Work required: The entries below contain a line with "- mass, shape" and a line with "121, 180, 178)". Quote exactly those two lines and all lines between them.

(Saved entries)
—————
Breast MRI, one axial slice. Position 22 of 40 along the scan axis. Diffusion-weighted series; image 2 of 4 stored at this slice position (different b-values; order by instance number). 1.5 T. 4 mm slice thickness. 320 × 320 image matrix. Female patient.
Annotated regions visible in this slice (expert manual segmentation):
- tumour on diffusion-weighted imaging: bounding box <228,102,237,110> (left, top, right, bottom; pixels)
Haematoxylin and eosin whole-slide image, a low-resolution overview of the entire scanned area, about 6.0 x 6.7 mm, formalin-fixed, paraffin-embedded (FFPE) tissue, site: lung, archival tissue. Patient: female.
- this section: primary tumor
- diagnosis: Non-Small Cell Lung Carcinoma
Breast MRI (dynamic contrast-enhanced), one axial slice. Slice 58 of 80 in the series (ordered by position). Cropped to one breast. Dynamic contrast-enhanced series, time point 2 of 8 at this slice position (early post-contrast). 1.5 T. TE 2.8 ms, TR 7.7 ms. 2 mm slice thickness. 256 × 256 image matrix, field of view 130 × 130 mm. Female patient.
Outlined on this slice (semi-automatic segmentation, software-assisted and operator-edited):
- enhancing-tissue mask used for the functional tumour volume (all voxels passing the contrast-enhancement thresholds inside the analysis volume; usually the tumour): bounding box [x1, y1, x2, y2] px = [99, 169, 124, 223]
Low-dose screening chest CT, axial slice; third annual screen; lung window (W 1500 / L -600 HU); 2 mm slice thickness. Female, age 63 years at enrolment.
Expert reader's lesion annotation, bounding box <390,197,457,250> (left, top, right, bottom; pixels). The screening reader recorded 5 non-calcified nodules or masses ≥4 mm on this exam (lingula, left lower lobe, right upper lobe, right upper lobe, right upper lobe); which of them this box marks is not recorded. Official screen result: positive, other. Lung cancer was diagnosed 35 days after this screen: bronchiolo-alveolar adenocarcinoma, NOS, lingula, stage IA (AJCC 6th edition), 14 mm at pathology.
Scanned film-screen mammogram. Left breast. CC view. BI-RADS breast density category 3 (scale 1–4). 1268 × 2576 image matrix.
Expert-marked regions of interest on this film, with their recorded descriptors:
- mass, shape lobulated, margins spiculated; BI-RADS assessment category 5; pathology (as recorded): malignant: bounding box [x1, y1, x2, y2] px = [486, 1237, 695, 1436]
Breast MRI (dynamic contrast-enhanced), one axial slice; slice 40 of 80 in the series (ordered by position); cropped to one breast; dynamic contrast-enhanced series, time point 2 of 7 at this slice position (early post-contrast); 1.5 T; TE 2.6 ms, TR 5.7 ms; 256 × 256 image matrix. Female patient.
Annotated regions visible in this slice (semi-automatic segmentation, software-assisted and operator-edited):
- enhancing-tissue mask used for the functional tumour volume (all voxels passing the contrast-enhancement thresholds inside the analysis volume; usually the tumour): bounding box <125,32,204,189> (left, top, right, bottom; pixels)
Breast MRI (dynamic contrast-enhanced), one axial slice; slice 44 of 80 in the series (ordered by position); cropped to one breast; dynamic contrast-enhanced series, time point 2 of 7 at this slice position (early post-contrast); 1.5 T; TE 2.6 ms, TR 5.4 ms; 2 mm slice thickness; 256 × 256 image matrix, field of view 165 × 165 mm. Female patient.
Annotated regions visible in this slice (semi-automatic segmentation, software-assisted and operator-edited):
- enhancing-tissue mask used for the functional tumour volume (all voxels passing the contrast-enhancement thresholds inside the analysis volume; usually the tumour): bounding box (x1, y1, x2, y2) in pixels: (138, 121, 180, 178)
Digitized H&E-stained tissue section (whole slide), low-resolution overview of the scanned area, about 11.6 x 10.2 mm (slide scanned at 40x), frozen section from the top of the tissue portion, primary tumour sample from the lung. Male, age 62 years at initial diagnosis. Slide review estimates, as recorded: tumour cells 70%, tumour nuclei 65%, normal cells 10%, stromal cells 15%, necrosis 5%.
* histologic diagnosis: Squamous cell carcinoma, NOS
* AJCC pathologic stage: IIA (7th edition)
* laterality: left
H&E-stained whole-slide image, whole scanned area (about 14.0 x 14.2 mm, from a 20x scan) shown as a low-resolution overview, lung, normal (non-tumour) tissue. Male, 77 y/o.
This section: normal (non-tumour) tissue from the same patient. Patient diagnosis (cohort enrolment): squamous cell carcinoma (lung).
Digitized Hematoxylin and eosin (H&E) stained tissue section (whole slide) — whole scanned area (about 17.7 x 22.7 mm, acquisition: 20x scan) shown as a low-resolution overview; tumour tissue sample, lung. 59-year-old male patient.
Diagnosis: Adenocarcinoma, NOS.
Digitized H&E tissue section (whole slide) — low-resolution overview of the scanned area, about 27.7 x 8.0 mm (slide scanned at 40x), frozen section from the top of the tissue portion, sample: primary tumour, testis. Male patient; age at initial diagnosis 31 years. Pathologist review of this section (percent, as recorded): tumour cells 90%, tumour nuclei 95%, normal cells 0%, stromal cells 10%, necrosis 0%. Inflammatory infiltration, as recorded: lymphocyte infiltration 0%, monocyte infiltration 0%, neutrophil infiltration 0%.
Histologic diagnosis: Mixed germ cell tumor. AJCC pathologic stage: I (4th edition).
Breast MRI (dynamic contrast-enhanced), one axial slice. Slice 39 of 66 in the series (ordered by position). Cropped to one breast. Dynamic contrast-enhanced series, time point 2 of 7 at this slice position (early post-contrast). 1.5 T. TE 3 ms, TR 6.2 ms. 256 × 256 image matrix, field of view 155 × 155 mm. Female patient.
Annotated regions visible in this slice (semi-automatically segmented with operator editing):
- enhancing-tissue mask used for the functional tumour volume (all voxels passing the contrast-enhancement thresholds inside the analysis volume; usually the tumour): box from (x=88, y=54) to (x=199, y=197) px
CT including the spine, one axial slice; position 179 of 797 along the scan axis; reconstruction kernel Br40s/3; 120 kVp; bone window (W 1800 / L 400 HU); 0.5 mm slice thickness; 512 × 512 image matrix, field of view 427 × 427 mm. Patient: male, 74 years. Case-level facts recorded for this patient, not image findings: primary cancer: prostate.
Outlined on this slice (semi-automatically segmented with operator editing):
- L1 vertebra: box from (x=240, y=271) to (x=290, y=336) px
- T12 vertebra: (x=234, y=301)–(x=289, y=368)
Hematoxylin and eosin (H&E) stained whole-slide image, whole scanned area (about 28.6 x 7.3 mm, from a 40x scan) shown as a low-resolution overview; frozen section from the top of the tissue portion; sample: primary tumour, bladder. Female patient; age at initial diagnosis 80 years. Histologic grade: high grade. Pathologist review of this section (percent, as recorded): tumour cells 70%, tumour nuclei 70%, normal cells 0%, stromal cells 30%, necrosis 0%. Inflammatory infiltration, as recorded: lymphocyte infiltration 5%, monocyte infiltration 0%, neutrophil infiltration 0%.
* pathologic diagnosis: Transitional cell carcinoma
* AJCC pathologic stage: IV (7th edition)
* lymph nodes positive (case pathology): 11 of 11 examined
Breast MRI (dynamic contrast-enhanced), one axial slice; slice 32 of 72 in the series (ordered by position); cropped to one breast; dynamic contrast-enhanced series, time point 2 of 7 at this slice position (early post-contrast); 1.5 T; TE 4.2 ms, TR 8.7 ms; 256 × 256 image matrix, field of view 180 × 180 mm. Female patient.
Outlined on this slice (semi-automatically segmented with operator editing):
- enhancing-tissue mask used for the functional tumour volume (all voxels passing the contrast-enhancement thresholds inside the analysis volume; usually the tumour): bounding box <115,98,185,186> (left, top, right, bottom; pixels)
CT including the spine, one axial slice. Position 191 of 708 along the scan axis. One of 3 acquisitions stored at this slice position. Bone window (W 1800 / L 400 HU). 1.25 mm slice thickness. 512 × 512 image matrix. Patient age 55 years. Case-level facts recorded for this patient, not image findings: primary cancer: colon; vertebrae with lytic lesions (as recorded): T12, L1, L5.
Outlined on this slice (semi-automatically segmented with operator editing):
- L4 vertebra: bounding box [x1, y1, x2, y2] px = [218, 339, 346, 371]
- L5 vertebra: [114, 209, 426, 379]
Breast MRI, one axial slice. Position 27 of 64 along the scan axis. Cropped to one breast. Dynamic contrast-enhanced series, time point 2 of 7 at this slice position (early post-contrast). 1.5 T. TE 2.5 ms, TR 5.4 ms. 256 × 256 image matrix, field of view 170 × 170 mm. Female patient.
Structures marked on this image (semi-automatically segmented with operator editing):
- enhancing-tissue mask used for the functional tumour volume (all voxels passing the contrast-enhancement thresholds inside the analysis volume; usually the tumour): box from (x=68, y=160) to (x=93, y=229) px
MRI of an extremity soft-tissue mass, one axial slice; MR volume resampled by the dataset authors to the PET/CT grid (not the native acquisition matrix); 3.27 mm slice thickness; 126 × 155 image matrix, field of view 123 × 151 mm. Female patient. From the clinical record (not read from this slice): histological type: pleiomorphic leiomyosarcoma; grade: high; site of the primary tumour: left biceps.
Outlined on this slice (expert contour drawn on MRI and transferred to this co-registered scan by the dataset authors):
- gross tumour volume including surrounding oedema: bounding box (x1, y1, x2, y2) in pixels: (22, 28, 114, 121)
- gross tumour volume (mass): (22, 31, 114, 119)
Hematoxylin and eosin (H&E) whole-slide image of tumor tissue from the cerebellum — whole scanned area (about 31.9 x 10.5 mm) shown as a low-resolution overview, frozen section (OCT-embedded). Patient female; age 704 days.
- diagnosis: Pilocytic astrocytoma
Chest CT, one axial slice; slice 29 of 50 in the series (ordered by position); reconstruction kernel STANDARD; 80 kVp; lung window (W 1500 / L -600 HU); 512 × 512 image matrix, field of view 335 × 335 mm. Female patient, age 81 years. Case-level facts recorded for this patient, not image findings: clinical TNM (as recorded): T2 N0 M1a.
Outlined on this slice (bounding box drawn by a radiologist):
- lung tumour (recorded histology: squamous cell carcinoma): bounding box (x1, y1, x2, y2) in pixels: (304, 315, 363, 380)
—————
Completed task:
- mass, shape lobulated, margins spiculated; BI-RADS assessment category 5; pathology (as recorded): malignant: bounding box [x1, y1, x2, y2] px = [486, 1237, 695, 1436]
Breast MRI (dynamic contrast-enhanced), one axial slice; slice 40 of 80 in the series (ordered by position); cropped to one breast; dynamic contrast-enhanced series, time point 2 of 7 at this slice position (early post-contrast); 1.5 T; TE 2.6 ms, TR 5.7 ms; 256 × 256 image matrix. Female patient.
Annotated regions visible in this slice (semi-automatic segmentation, software-assisted and operator-edited):
- enhancing-tissue mask used for the functional tumour volume (all voxels passing the contrast-enhancement thresholds inside the analysis volume; usually the tumour): bounding box <125,32,204,189> (left, top, right, bottom; pixels)
Breast MRI (dynamic contrast-enhanced), one axial slice; slice 44 of 80 in the series (ordered by position); cropped to one breast; dynamic contrast-enhanced series, time point 2 of 7 at this slice position (early post-contrast); 1.5 T; TE 2.6 ms, TR 5.4 ms; 2 mm slice thickness; 256 × 256 image matrix, field of view 165 × 165 mm. Female patient.
Annotated regions visible in this slice (semi-automatic segmentation, software-assisted and operator-edited):
- enhancing-tissue mask used for the functional tumour volume (all voxels passing the contrast-enhancement thresholds inside the analysis volume; usually the tumour): bounding box (x1, y1, x2, y2) in pixels: (138, 121, 180, 178)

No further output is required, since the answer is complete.